Gold prices have fallen from $1,000 to under $800 per ounce just in the last month. As prices fell below $800, demand for physical gold rose to the point that many dealers – including the US Mint! – ran out of supply.
Bill Fleckenstein offers a great explanation for the strange recent action. Notable excerpt:
There are huge amounts of money being managed according to mechanical or mathematical trend-following systems. When those systems kick in, gold and silver can drop in price even on days when inflation is reported to be high, as happened Aug. 14. That’s because when a major liquidation is under way, the economic fundamentals have no bearing on market action.

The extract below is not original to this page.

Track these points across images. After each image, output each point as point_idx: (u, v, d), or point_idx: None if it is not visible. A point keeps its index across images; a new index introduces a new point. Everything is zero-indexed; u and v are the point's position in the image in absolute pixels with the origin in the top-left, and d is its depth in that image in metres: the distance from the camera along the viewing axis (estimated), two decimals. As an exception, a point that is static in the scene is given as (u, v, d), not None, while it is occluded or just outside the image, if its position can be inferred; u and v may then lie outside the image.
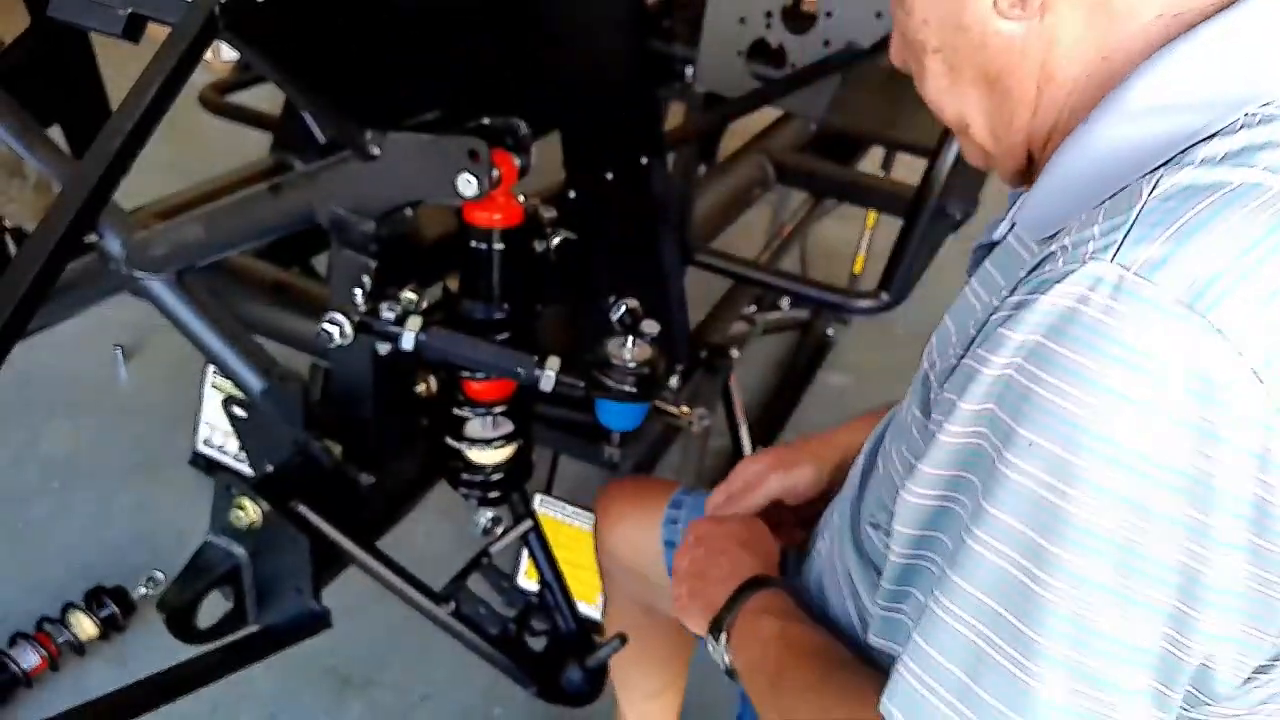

The quantitative systems take control.
Except for the dollar’s huge rally, virtually nothing has changed in the case for owning gold, though the price recently tanked by more than 20%. However, in the short run, fundamentals do not make any difference when powerful tailwinds or headwinds push prices around.
In the stock market, price action often reflects underlying events in businesses, industries and the economy. With commodities, price is just a reflection of the market’s attempt to help balance supply and demand, as the cost of production and other variables have only long-term relevance.
A closer look at the gold market reveals shortages driven by price declines and a subsequent explosion in retail demand, and many dealers have run out of assorted forms of gold coins, bars, etc. If you click here, for example, you can see that Tulving is out of gobs of products. Kitco.com has been warning about delivery delays.
These shortages likely have something to do with the fact that last week the U.S. Mint suspended sales of gold coins — a reflection of the surging demand. The fall in price also triggered an outpouring of buying in India and the Middle East. In addition, the exchange-traded funds, or ETFs, that hold gold and silver showed an amazing resilience in the face of plunging prices.
Thus we witnessed an unusual dichotomy: Physical buying (and here I’m kind of including the ETFs, though they aren’t purely physical) was ratcheting up even as the selling of futures contracts was driving the market lower. When the price was rallying, the futures market had a big hand in that, so we can’t ignore it when it seems to be at the epicenter of lower prices.
In any case, if we saw (as it appeared) heavy selling or short-selling in the futures market while demand for gold in the physical world was rising, that historically would be a very bullish development.